__Materials provided__
-- Opening Marker --

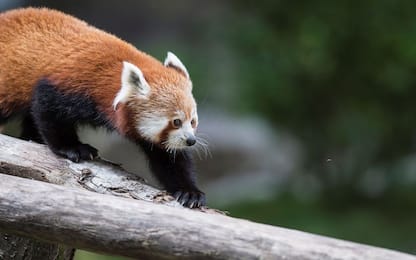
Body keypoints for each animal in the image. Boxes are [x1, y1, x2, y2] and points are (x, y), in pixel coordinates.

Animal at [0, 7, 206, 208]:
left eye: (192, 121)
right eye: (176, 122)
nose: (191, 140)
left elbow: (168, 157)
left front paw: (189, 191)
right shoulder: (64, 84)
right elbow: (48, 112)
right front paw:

-- Closing Marker --
-- Opening Marker --

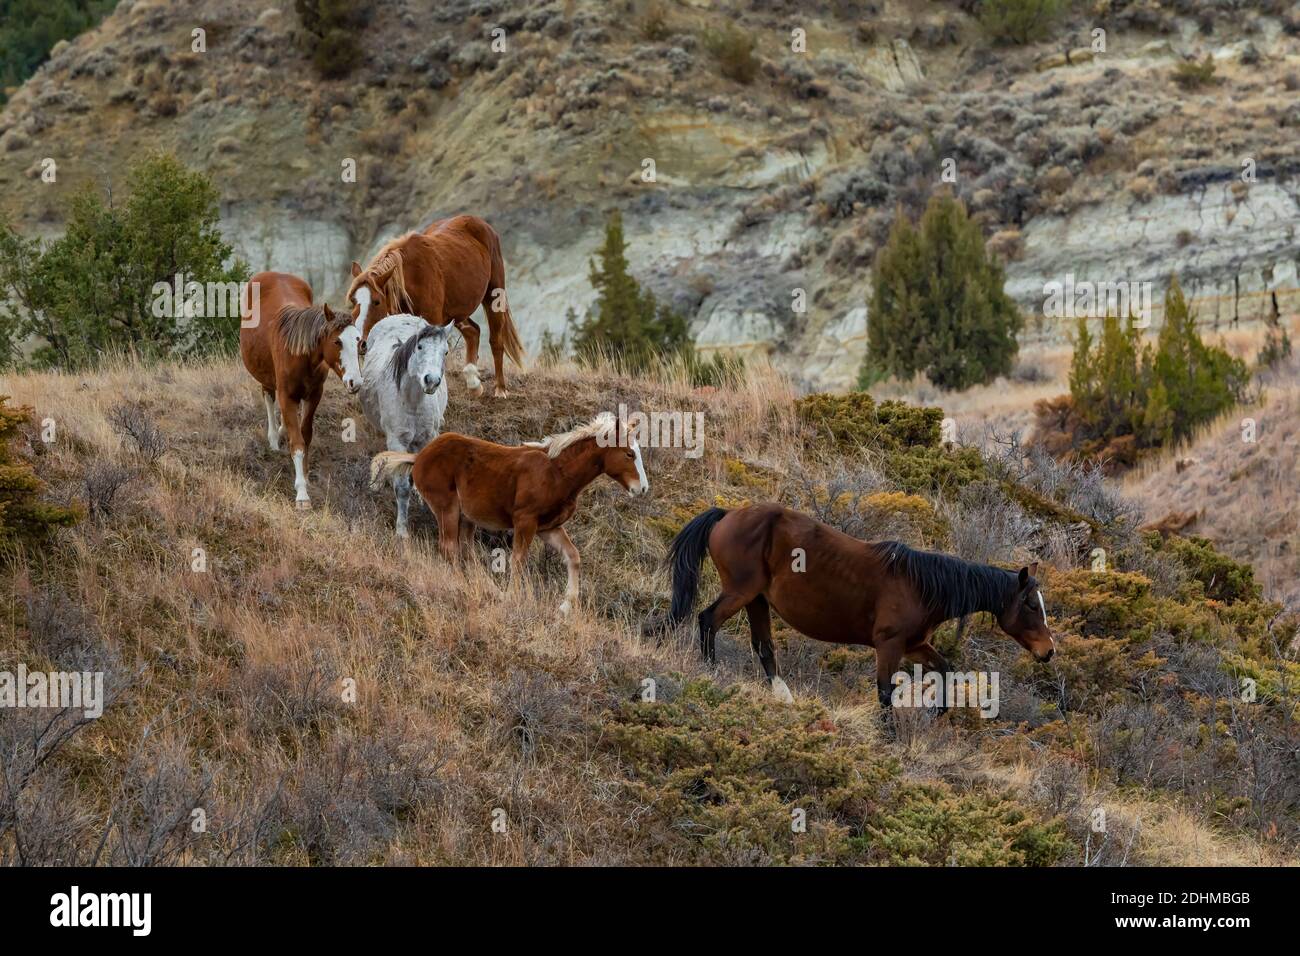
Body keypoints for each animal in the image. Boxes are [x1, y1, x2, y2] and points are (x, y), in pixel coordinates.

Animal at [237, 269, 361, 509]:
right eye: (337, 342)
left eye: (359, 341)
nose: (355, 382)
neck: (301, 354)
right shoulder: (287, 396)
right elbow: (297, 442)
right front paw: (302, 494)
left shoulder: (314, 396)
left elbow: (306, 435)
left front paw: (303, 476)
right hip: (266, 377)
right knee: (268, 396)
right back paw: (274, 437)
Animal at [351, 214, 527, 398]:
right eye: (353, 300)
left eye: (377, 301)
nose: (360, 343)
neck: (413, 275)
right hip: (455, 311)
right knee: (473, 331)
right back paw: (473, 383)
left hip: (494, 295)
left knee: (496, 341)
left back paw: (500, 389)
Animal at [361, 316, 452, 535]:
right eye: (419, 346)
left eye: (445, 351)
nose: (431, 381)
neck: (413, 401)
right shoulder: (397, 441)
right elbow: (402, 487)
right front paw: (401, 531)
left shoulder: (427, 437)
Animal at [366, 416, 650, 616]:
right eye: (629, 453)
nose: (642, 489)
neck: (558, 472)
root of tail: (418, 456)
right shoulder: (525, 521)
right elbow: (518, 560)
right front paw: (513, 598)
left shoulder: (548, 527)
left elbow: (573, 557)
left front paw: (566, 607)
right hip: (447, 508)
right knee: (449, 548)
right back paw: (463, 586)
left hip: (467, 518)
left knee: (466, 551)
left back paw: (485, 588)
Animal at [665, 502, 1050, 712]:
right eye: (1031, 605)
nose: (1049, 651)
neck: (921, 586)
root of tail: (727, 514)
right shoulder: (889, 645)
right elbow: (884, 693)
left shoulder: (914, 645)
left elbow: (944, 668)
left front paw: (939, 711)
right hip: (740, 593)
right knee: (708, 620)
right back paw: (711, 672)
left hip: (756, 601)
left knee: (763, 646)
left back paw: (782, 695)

-- Closing Marker --
-- Opening Marker --

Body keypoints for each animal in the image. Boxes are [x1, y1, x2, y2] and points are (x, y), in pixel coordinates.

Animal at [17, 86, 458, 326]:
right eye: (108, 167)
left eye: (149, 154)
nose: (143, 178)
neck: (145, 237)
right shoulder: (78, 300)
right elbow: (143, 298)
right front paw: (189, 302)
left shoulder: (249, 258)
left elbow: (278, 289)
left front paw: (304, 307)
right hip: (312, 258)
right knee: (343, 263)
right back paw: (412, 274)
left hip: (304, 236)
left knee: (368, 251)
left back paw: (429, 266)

-- Closing Marker --

In the entries above, find the line with "left shoulder: (427, 437)" and the line with "left back paw: (782, 695)", then restate word for word both of them and every line between, with nothing more.

left shoulder: (427, 437)
Animal at [366, 416, 650, 616]:
right eye: (629, 453)
nose: (642, 489)
neck: (558, 472)
root of tail: (418, 456)
right shoulder: (525, 521)
right elbow: (518, 560)
right front paw: (513, 598)
left shoulder: (548, 527)
left elbow: (573, 557)
left front paw: (566, 607)
right hip: (447, 508)
right knee: (449, 548)
right back paw: (463, 586)
left hip: (467, 518)
left knee: (466, 551)
left back paw: (485, 588)
Animal at [665, 502, 1050, 712]:
right eye: (1031, 605)
nose: (1049, 651)
neck: (921, 586)
root of tail: (727, 514)
right shoulder: (889, 645)
right elbow: (884, 693)
left shoulder: (914, 645)
left elbow: (944, 668)
left front paw: (939, 711)
right hip: (740, 593)
right knee: (708, 620)
right back paw: (711, 672)
left hip: (756, 601)
left knee: (763, 646)
left back paw: (782, 695)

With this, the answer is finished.